=== SUPPLIED RECORDS ===

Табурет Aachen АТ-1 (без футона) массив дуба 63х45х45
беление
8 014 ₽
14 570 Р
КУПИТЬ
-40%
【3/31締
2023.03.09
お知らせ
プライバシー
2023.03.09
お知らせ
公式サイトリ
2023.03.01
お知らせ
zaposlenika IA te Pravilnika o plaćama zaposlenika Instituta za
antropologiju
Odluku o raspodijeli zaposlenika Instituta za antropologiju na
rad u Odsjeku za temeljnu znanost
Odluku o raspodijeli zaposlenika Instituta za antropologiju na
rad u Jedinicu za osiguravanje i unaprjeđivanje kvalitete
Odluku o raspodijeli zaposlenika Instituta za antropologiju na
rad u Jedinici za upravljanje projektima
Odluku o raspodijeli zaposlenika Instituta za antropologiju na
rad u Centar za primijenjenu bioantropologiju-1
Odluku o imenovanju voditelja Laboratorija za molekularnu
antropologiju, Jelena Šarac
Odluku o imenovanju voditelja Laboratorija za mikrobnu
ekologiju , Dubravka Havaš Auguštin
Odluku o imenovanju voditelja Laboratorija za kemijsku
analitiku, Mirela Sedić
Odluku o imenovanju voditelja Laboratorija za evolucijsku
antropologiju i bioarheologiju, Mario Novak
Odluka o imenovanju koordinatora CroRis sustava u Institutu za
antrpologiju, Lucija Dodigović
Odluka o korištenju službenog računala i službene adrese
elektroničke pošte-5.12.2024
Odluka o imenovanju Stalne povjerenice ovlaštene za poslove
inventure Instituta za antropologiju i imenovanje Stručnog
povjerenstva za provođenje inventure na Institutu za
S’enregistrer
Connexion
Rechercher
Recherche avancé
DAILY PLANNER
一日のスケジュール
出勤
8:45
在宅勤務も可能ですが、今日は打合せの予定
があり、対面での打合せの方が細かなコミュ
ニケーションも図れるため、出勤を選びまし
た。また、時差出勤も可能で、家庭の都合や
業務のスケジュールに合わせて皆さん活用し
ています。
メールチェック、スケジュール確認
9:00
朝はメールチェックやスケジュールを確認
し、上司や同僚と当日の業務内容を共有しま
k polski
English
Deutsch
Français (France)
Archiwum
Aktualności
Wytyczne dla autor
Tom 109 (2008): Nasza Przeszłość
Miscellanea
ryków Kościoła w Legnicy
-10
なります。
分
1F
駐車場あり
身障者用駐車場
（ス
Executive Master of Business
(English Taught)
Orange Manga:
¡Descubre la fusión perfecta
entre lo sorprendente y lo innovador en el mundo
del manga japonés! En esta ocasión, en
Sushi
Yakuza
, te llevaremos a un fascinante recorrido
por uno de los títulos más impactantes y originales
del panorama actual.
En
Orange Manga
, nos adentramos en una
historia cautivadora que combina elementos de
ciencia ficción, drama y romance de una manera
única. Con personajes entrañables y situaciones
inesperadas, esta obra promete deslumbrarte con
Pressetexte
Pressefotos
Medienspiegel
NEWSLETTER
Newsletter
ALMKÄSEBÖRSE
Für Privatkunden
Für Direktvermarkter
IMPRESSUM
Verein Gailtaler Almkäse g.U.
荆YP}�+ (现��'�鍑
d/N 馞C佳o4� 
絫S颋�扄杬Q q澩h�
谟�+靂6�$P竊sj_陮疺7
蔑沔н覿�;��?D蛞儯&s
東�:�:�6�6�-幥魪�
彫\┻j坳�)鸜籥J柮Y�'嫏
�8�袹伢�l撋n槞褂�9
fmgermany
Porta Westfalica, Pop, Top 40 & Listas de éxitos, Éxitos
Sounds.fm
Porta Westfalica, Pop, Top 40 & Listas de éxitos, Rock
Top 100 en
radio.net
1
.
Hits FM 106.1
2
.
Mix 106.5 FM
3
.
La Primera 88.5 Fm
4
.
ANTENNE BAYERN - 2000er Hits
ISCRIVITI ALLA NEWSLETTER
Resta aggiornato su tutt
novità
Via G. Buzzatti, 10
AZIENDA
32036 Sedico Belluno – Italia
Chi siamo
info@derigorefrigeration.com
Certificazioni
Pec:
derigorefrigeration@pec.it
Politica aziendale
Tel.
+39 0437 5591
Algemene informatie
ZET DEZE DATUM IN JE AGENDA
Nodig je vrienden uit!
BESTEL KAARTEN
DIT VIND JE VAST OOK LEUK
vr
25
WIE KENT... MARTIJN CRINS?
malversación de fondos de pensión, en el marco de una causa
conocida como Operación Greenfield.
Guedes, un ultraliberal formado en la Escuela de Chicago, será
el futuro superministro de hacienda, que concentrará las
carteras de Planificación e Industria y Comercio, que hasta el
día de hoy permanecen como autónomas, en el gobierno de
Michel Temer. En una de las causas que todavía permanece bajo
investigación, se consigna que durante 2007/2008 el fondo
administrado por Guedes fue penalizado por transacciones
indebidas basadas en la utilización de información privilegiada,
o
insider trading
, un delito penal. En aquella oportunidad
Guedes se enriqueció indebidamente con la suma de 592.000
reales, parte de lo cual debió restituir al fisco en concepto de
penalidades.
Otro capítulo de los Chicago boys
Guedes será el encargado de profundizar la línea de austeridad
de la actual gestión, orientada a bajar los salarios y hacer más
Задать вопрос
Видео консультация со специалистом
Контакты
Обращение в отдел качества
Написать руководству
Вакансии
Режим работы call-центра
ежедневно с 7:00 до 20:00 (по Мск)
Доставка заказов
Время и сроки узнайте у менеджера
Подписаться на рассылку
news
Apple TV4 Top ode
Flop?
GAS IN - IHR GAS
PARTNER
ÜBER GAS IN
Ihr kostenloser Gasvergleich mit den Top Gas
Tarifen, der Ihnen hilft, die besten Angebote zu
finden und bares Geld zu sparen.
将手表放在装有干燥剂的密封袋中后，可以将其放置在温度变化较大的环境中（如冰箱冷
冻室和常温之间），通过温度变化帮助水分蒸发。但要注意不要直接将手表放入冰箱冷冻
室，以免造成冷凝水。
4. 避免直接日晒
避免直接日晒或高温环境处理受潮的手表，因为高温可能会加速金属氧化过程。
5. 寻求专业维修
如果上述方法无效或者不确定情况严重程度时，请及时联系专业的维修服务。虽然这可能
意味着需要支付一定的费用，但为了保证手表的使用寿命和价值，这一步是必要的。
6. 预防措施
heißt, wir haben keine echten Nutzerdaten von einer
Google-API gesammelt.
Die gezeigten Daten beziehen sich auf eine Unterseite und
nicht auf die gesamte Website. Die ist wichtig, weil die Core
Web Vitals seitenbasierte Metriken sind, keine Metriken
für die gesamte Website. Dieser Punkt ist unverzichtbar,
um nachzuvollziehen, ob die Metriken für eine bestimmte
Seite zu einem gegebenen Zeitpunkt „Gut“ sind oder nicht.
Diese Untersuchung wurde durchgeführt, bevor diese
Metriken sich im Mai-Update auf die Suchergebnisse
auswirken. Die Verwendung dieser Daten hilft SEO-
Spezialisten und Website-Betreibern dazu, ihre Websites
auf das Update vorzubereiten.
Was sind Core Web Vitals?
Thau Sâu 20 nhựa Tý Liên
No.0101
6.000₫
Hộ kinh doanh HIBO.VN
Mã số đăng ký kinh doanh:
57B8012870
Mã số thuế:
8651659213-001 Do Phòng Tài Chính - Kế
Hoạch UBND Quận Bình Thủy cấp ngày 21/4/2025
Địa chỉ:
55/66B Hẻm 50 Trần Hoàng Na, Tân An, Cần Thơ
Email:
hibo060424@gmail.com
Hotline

===

> [YOUR INSTRUCTIONS]: Which lines above run from the one containing "administrado por Guedes" down to the one containing "Guedes se enriqueció"? Repeat exactly those, both ends included, and nothing else.

> [RESPONSE]:
administrado por Guedes fue penalizado por transacciones
indebidas basadas en la utilización de información privilegiada,
o
insider trading
, un delito penal. En aquella oportunidad
Guedes se enriqueció indebidamente con la suma de 592.000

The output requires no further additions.